Ricerca, riconoscimento, tempo, lavoro sul linguaggio. Sono diversi aspetti di ciò di
cui hanno disperatamente bisogno le organizzazioni oggi: la capacità di pensare.
Lo testimonia in maniera semplice e diretta R., uno dei più ferrei scettici, all’inizio,
rispetto al senso di una pratica filosofica in azienda, diventato poi un animatore
entusiasta del Simposio, quarto incontro con cui si è concluso, in plenaria e alla
presenza della dirigenza, il percorso di Presenze: “Se scopro che il mio pensiero può
essere ascoltato, e quando ascoltato può essere un’esperienza altamente
gratificante e piena, rischio poi di mettere pensiero perfino nel lavoro stesso!”

PRESENZA
Possiamo dire che dal 2008 ad oggi, i lavori di ricerca e sviluppo sulle persone che
Volvo Italia ha svolto in collaborazione con Inspire sono stati un'evoluzione delle
linee di ricerca tracciate nel progetto Presenze.

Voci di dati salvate

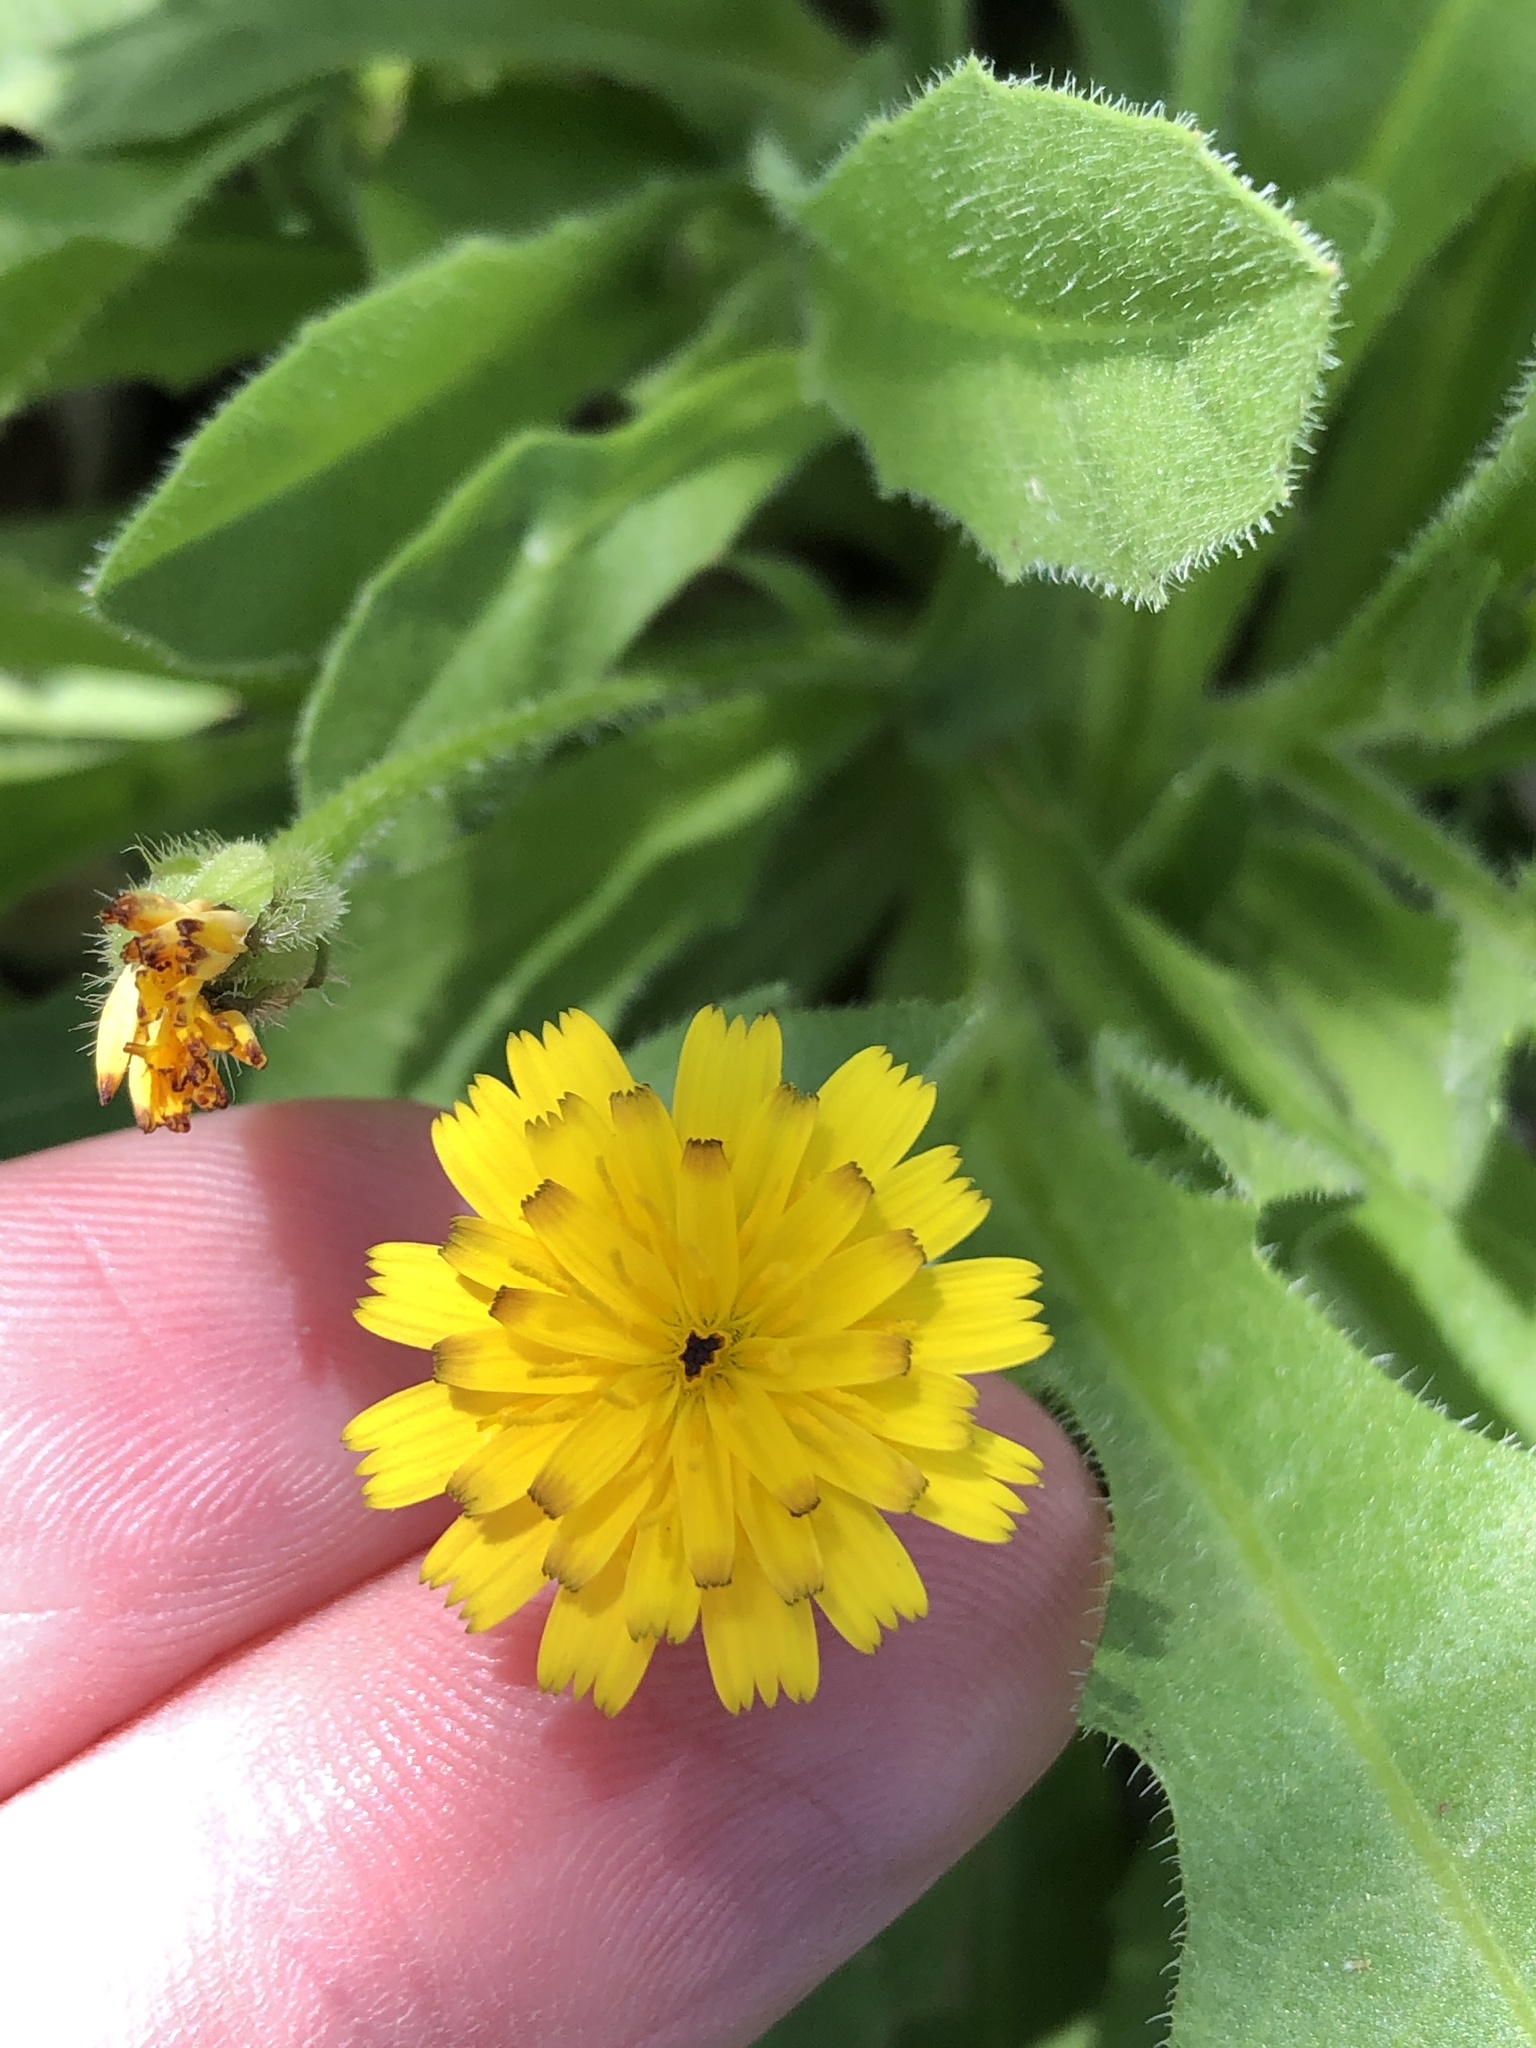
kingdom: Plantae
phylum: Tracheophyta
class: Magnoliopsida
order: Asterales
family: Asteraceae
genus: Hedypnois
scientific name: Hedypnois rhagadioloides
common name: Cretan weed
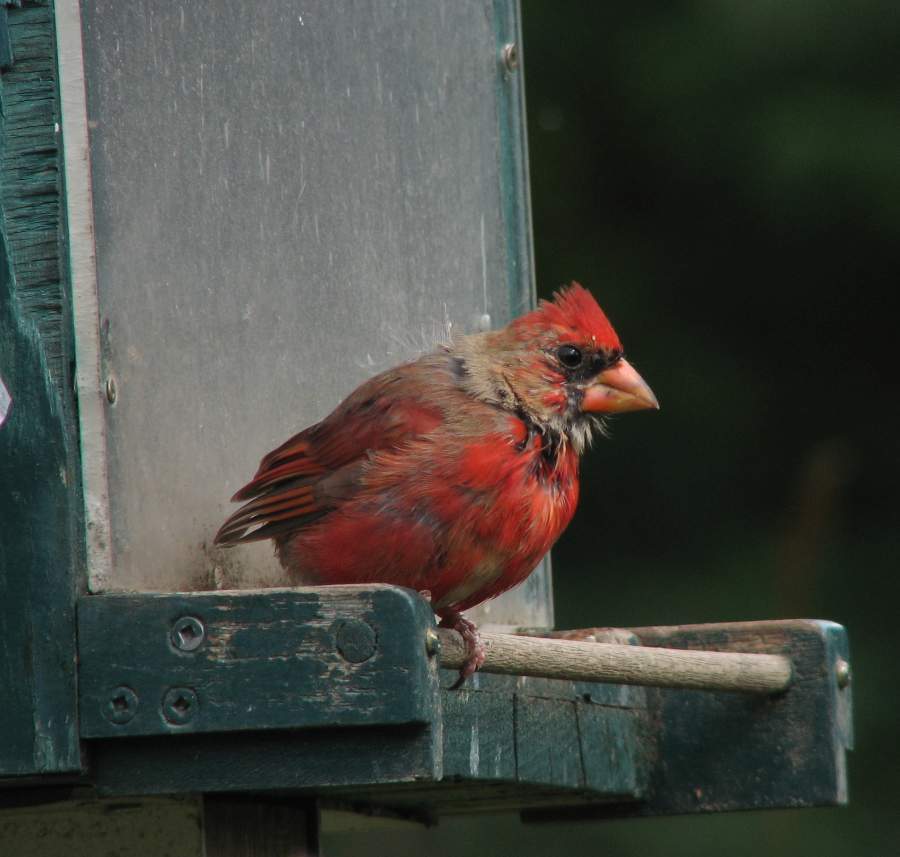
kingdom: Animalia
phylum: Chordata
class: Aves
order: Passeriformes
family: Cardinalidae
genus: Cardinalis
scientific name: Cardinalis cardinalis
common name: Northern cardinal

• **COSA FARE**:
- A) Puoi riportare fedelmente la parte del brano che si apre con le parole contenenti "Ricerca, riconoscimento, tempo, lavoro" e si chiude con "nel progetto Presenze."?
- B) Quali aspetti elenca la prima frase del brano come ciò di cui le organizzazioni hanno bisogno?
Le righe sono materiale a sé, distinto dal brano.

• **RISPOSTE SCRITTE**:
- A)
Ricerca, riconoscimento, tempo, lavoro sul linguaggio. Sono diversi aspetti di ciò di
cui hanno disperatamente bisogno le organizzazioni oggi: la capacità di pensare.
Lo testimonia in maniera semplice e diretta R., uno dei più ferrei scettici, all’inizio,
rispetto al senso di una pratica filosofica in azienda, diventato poi un animatore
entusiasta del Simposio, quarto incontro con cui si è concluso, in plenaria e alla
presenza della dirigenza, il percorso di Presenze: “Se scopro che il mio pensiero può
essere ascoltato, e quando ascoltato può essere un’esperienza altamente
gratificante e piena, rischio poi di mettere pensiero perfino nel lavoro stesso!”

PRESENZA
Possiamo dire che dal 2008 ad oggi, i lavori di ricerca e sviluppo sulle persone che
Volvo Italia ha svolto in collaborazione con Inspire sono stati un'evoluzione delle
linee di ricerca tracciate nel progetto Presenze.

- B) Ricerca; riconoscimento; tempo; lavoro sul linguaggio.